◆ **Listed records**:
━━━━━━━━━━

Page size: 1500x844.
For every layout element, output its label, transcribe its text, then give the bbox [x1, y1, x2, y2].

━━━━━━━━━━

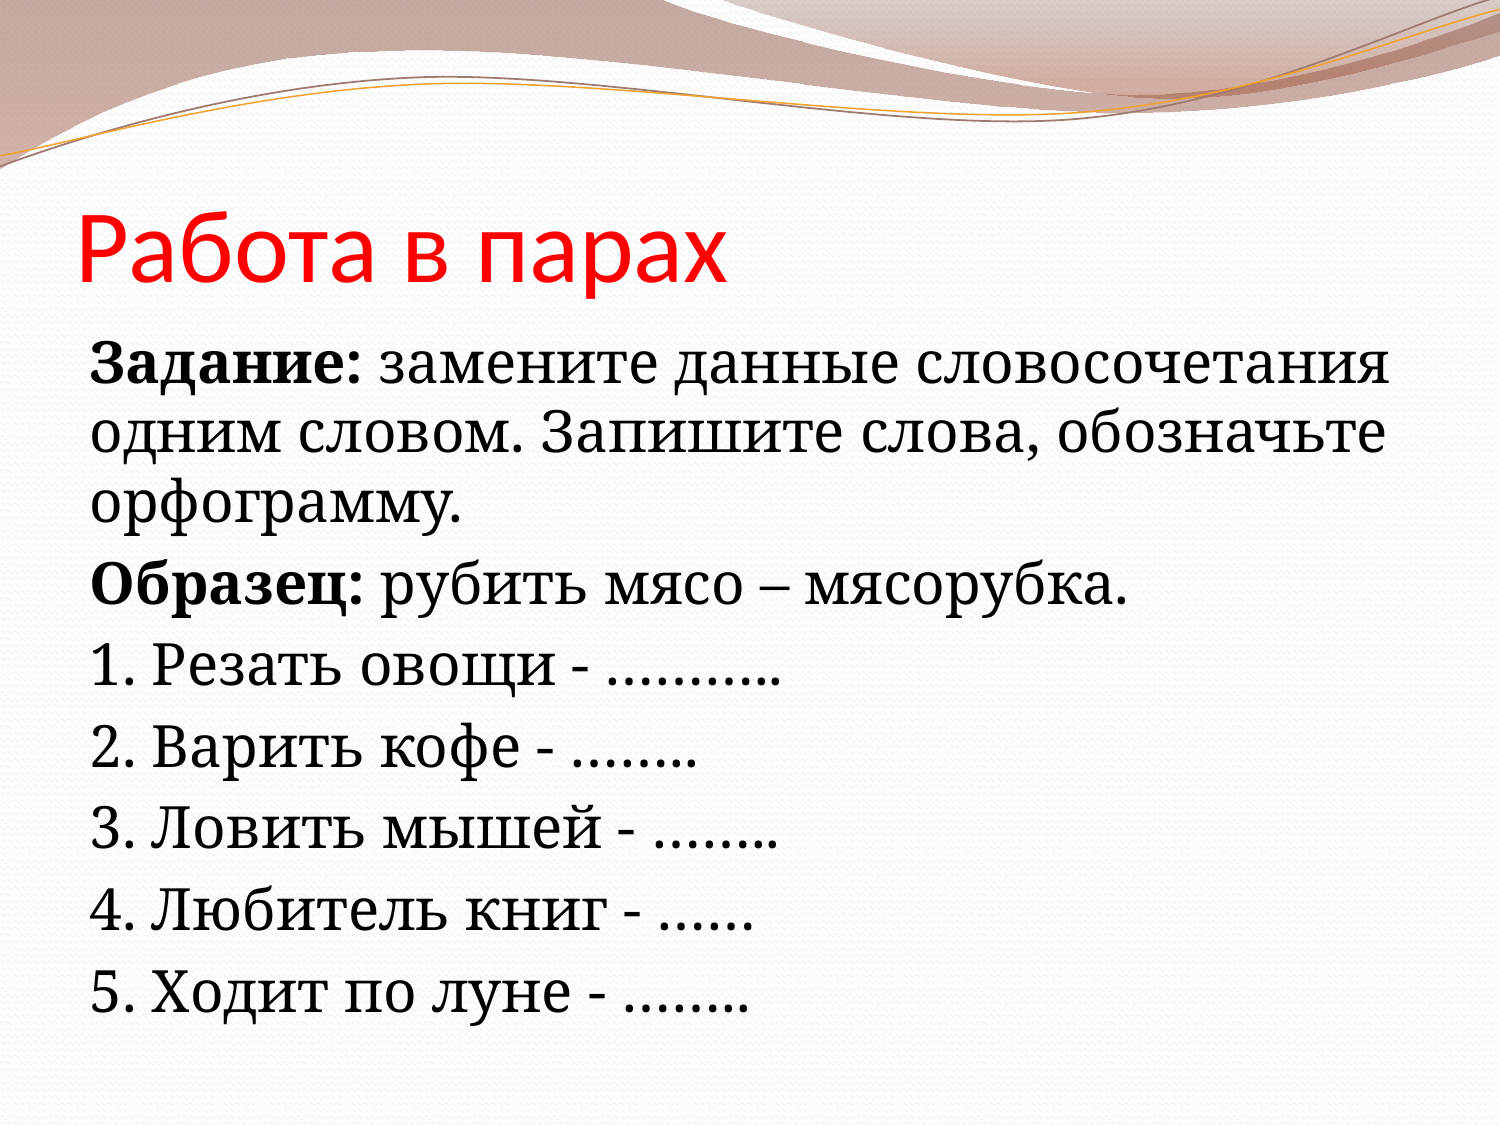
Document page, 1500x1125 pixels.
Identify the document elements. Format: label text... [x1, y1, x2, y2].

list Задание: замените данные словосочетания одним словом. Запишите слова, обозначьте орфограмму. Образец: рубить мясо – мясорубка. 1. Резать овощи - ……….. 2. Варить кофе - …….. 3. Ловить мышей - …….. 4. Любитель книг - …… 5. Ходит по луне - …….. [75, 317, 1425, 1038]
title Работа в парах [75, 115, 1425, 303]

━━━━━━━━━━

◆ **Assignment**:
In the listing above, find the line with "Page size: 1500x844." and the line with "For every layout"; set down exactly those two lines and every line between them, nothing more.

◆ **Written solution**:
Page size: 1500x844.
For every layout element, output its label, transcribe its text, then give the bbox [x1, y1, x2, y2].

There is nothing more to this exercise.